Bugs You'll Find In The Water
Going swimming Here's a look at five bugs you may see in or around the water this summer.
Whether you’re out on the lake or at the pool this summer, chances are good you’ll come in contact with some water-loving bugs. Though you don’t want to get too close to some, many are harmless. Here’s a look at five of the most common you’ll see.
We all hate these buzzing bloodsuckers whose bites suck the fun out of any occasion and leave itchy welts for days. Additionally, they can carry diseases that include West Nile virus, dengue fever, various forms of encephalitis and, most recently, Zika virus. Mosquitoes lay their eggs in stagnant water near ponds, lakes and rivers, or wherever rainwater has collected, such as clogged gutters, old tires and areas with inadequate drainage. That's why you might find mosquitoes violating your personal space while you're waiting for your next turn wakeboarding.
- Get rid of standing water around your property.
- Properly apply an EPA-approved mosquito repellent that contains DEET to help reduce your chances of mosquitoes biting you.
- Cover exposed skin as is comfortable with loose-fitting clothing.
You’ll see these little guys zipping across the surface of lakes, ponds, pools, marshes and other bodies of still water. They resemble large mosquitoes or spiders, and some have wings that may allow them to find their way to your pool. Belonging to the family Gerridae, these insects have tiny hairs on their legs that allow them to stand on the tension that occurs when water molecules pull together at the surface of the water. In addition to this trick, their legs allow them to grab prey, including mosquito larvae. So if you see them around your lakehouse, know they’re probably doing you a favor.
None needed. No reason to fear these little aquatic creatures.
True Water Bugs aka "Toe Biters"
Capable of reaching four inches in length, these creatures are also called giant water bugs. Most often found in ponds and lakes, Lethocerus Americanus can unleash a painful bite on their favorite prey: other insects, fish, reptiles, amphibians and other creatures around their watery habitats.
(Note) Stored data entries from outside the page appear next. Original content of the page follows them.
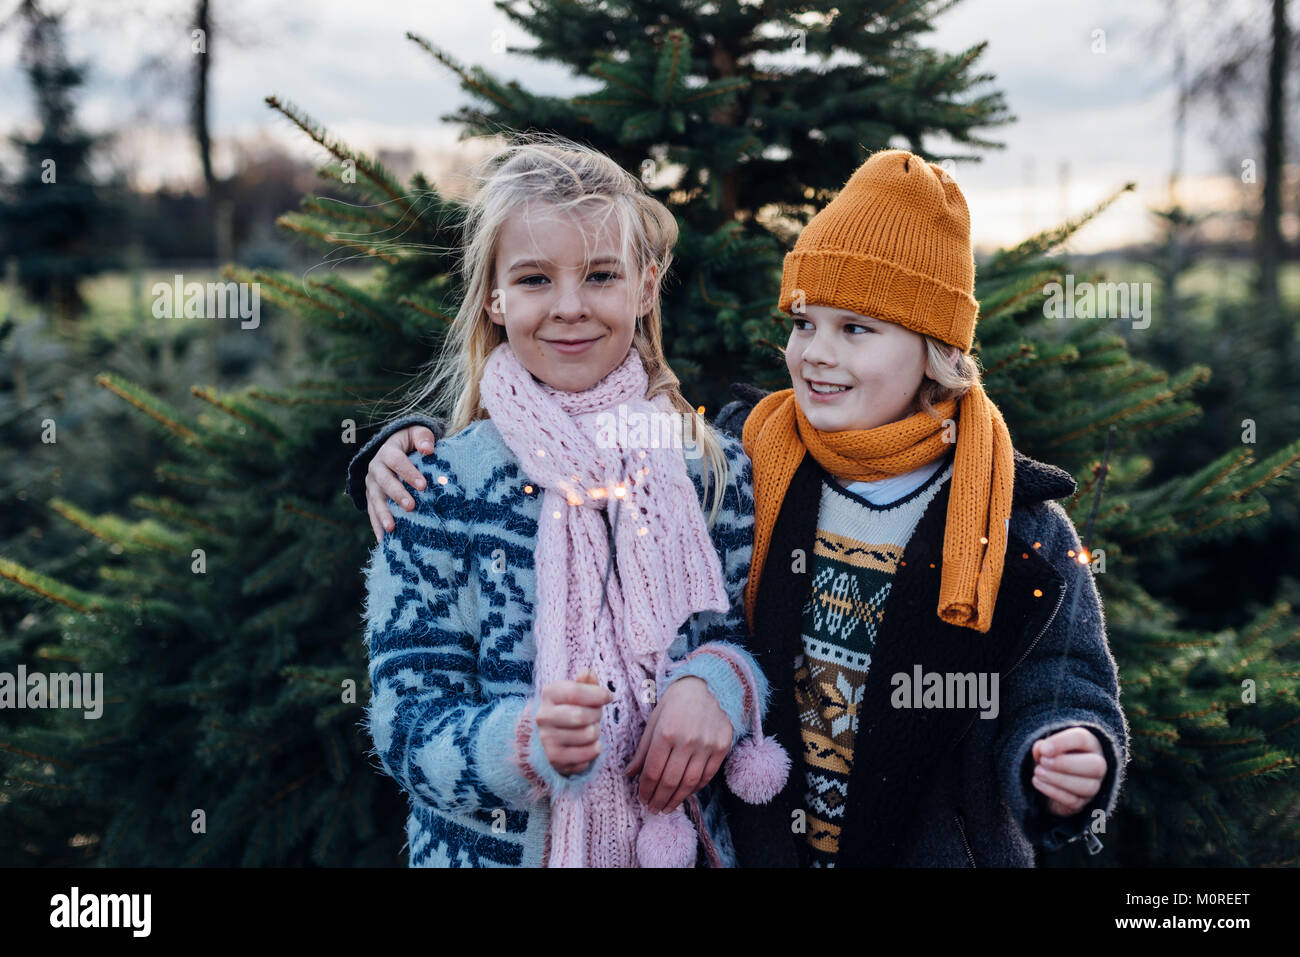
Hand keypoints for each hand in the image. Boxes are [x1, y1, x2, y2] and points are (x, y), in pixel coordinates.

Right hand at [366, 425, 438, 542]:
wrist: (394, 448)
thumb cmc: (412, 442)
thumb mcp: (418, 434)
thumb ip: (423, 438)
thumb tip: (428, 450)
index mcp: (388, 451)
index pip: (397, 461)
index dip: (409, 472)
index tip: (424, 485)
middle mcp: (376, 468)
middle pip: (384, 482)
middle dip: (397, 494)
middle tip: (411, 506)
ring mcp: (372, 484)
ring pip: (375, 499)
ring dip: (383, 514)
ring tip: (392, 528)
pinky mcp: (372, 497)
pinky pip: (372, 512)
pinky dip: (376, 526)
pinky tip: (383, 540)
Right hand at [536, 669, 610, 776]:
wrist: (550, 739)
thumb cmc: (570, 709)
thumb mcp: (576, 693)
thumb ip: (585, 683)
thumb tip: (588, 673)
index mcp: (549, 694)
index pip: (575, 692)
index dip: (597, 694)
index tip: (608, 697)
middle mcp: (543, 716)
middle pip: (581, 715)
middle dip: (596, 715)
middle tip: (596, 715)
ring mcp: (547, 739)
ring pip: (587, 735)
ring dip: (596, 732)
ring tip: (590, 730)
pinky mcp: (554, 759)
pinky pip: (587, 755)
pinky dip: (594, 750)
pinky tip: (588, 745)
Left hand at [625, 676, 731, 813]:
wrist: (711, 684)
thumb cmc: (678, 700)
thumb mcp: (655, 718)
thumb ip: (643, 749)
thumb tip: (630, 774)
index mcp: (666, 732)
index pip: (653, 771)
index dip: (646, 789)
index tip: (641, 798)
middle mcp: (688, 740)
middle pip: (670, 781)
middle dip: (659, 799)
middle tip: (652, 809)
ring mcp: (707, 745)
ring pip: (690, 783)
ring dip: (677, 799)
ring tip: (667, 808)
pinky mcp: (722, 748)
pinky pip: (707, 776)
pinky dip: (695, 788)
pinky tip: (685, 793)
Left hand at [1031, 727, 1105, 816]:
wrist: (1052, 777)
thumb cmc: (1052, 755)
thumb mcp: (1047, 746)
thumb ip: (1043, 746)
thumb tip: (1040, 750)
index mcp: (1089, 743)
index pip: (1082, 739)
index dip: (1061, 743)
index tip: (1043, 749)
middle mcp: (1098, 765)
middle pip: (1096, 765)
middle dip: (1065, 764)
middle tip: (1043, 761)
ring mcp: (1094, 785)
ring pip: (1087, 786)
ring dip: (1058, 779)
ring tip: (1038, 772)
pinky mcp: (1083, 801)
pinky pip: (1073, 801)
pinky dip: (1052, 791)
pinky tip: (1037, 782)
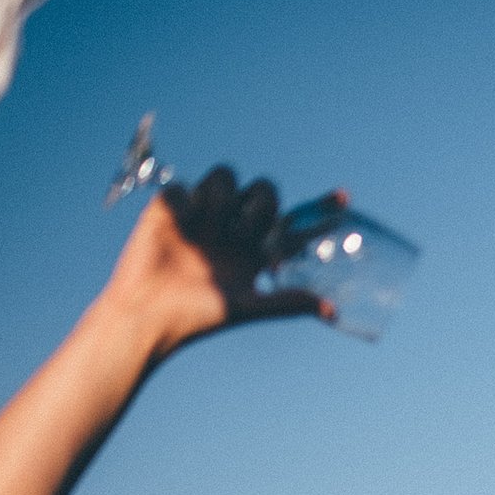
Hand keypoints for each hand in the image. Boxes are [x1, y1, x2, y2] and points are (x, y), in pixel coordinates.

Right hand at [102, 165, 326, 360]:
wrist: (149, 313)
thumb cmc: (199, 317)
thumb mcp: (248, 307)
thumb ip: (287, 301)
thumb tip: (331, 310)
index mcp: (257, 250)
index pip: (294, 224)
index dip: (320, 209)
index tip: (345, 198)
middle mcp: (234, 229)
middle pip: (263, 190)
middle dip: (262, 202)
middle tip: (248, 230)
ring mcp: (203, 216)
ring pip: (226, 177)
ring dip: (224, 198)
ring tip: (212, 227)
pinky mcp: (170, 209)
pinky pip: (184, 185)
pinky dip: (186, 201)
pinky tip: (182, 225)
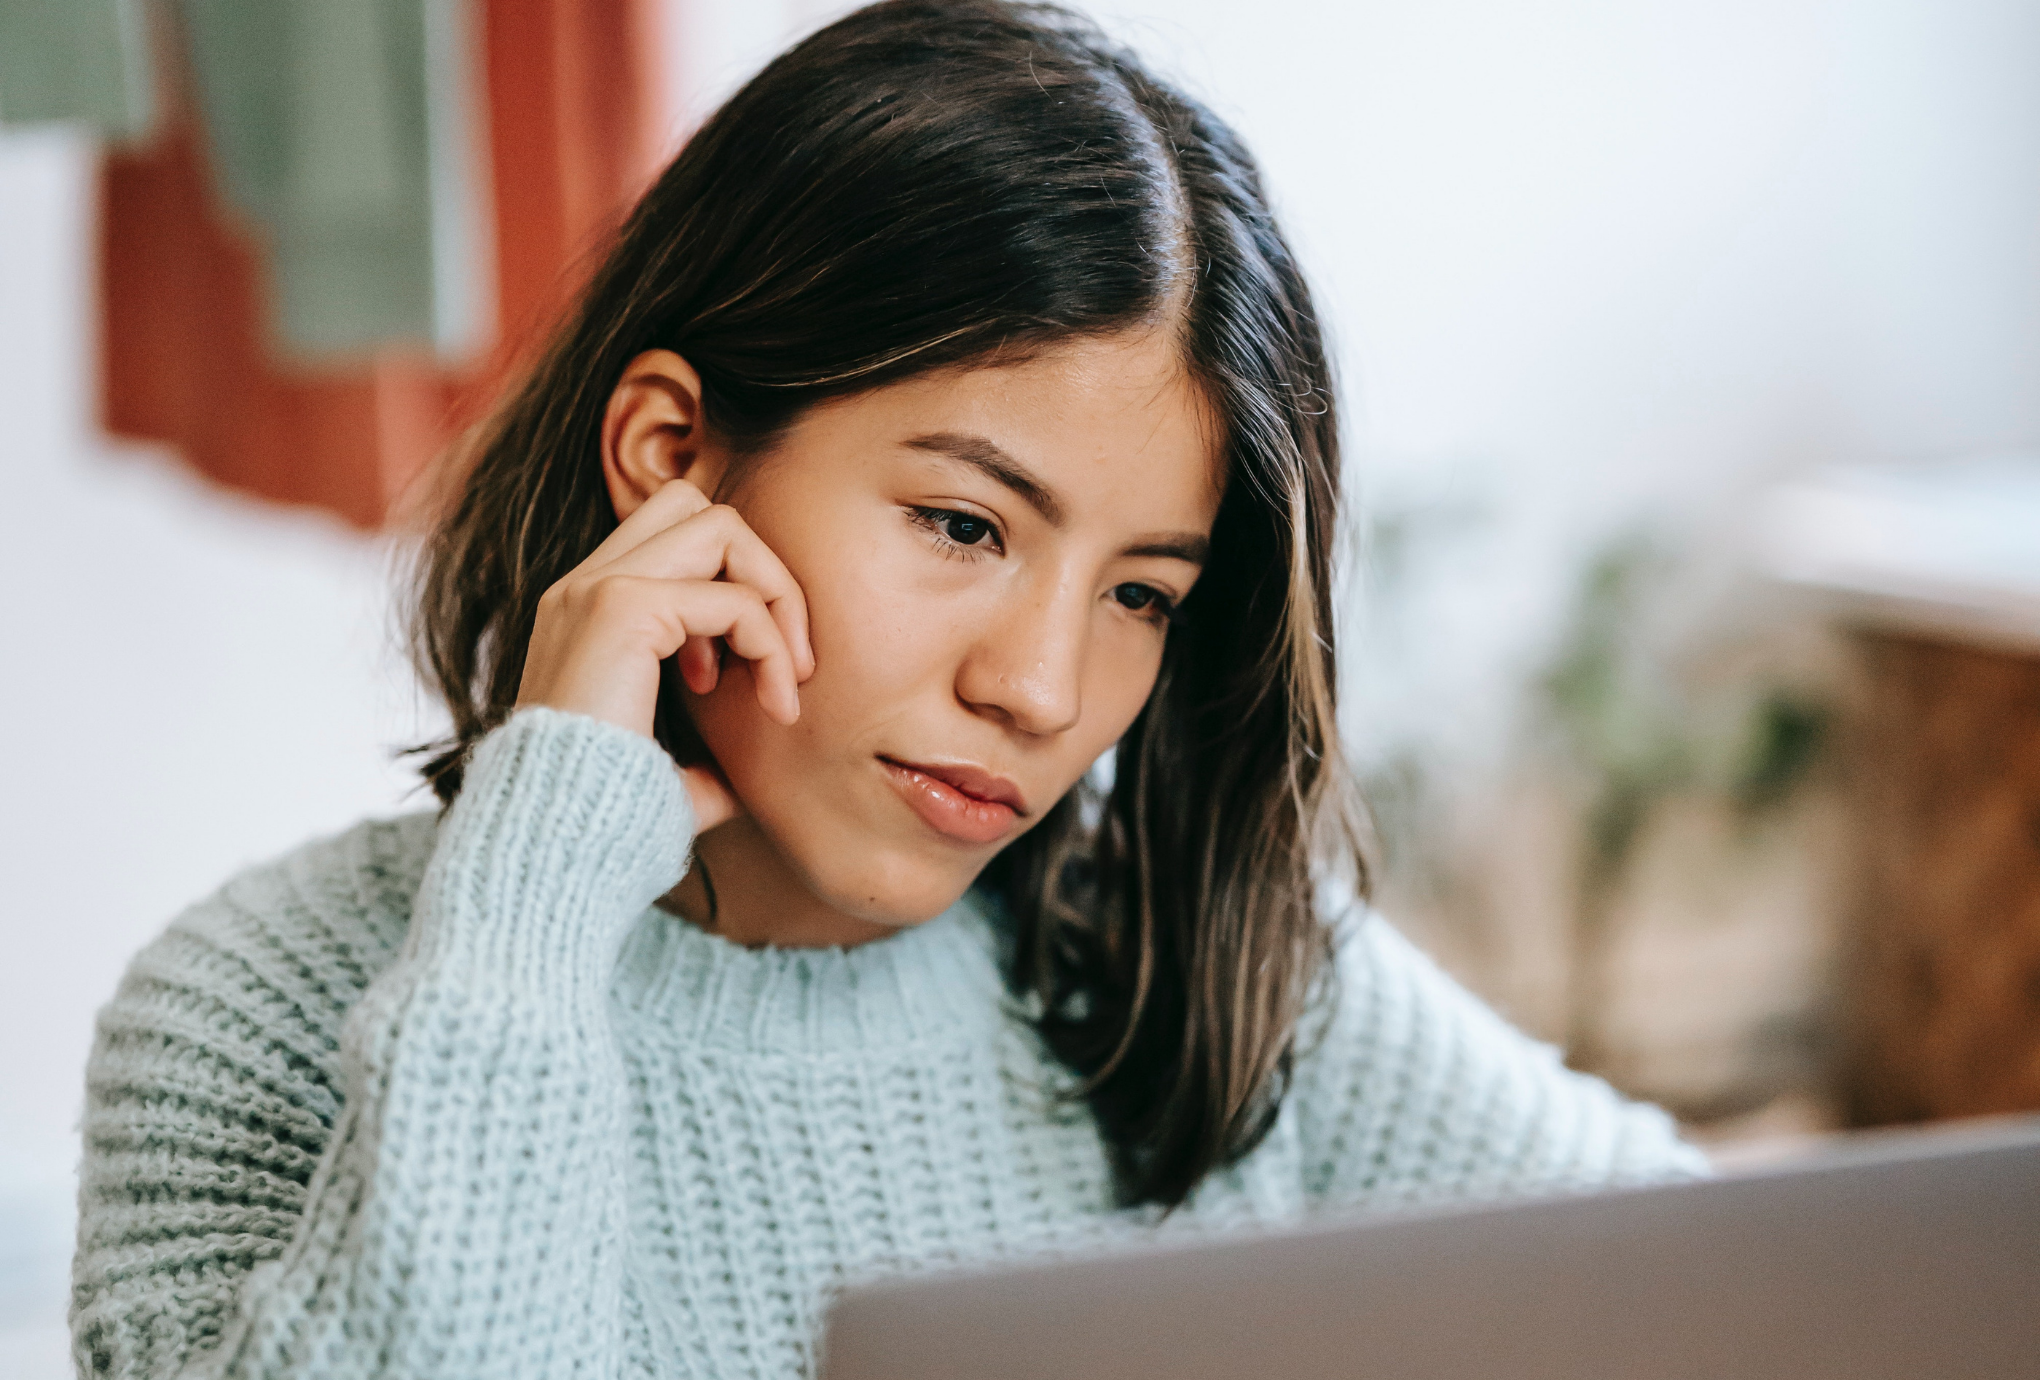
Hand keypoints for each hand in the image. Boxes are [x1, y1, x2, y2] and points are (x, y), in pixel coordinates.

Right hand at [514, 478, 814, 829]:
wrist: (554, 847)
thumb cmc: (612, 823)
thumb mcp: (674, 769)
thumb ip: (713, 749)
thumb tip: (762, 765)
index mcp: (584, 610)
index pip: (675, 537)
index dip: (730, 592)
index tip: (735, 682)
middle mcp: (582, 586)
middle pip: (698, 507)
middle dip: (763, 572)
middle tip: (786, 662)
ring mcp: (596, 589)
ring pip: (721, 526)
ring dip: (776, 594)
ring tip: (787, 677)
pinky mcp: (621, 611)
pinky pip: (733, 598)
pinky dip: (771, 644)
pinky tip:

They've even been known to occasionally grab a toe of humans trying to enjoy the water, earning the name "toe biters." After securing their prey, these water bugs inject a poisonous digestive enzyme to help kill and break down their meal. Just know that these insects are more interested in other more manageable meals than they are in much larger beings — like humans.
- Pay attention to your surroundings while swimming in ponds or lakes.
- Don't pick up or interfere with giant water bugs that appear to be dead. Playing dead is one of their defense tactics that allows them to fool their enemies and unexpectedly strike.
These stunning insects have long, segmented bodies, two sets of wings and huge, crystalline eyes. Most are shiny, almost metallic-looking. Dragonflies tend to stay near water, where they mate and lay their eggs. After the eggs hatch, the babies — called naiads — live for a time in the water, where they feast on mosquito larvae and other aquatic insects. Later, naiads crawl out of the water, their skin splits open and the adult dragonfly emerges.
None needed. Dragonflies are valuable creatures that feed on mosquitoes and flies and are harmless to humans.
They look a lot like wolf spiders — fuzzy, grayish brown — but fishing spiders are much bigger, ranging in size from one-quarter to one-half inch for males and one-half to one inch for females. A female’s leg span can reach as much as four inches, about the width of the palm of your hand. Like the water strider, the fishing spider has a coat of hydrophobic hair that allows it to glide across the water, where it ambushes aquatic insects and even small fish.
None needed. Although those with arachnophobia might disagree, fishing spiders are not considered pests as they're unlikely to approach you or make their way into your home.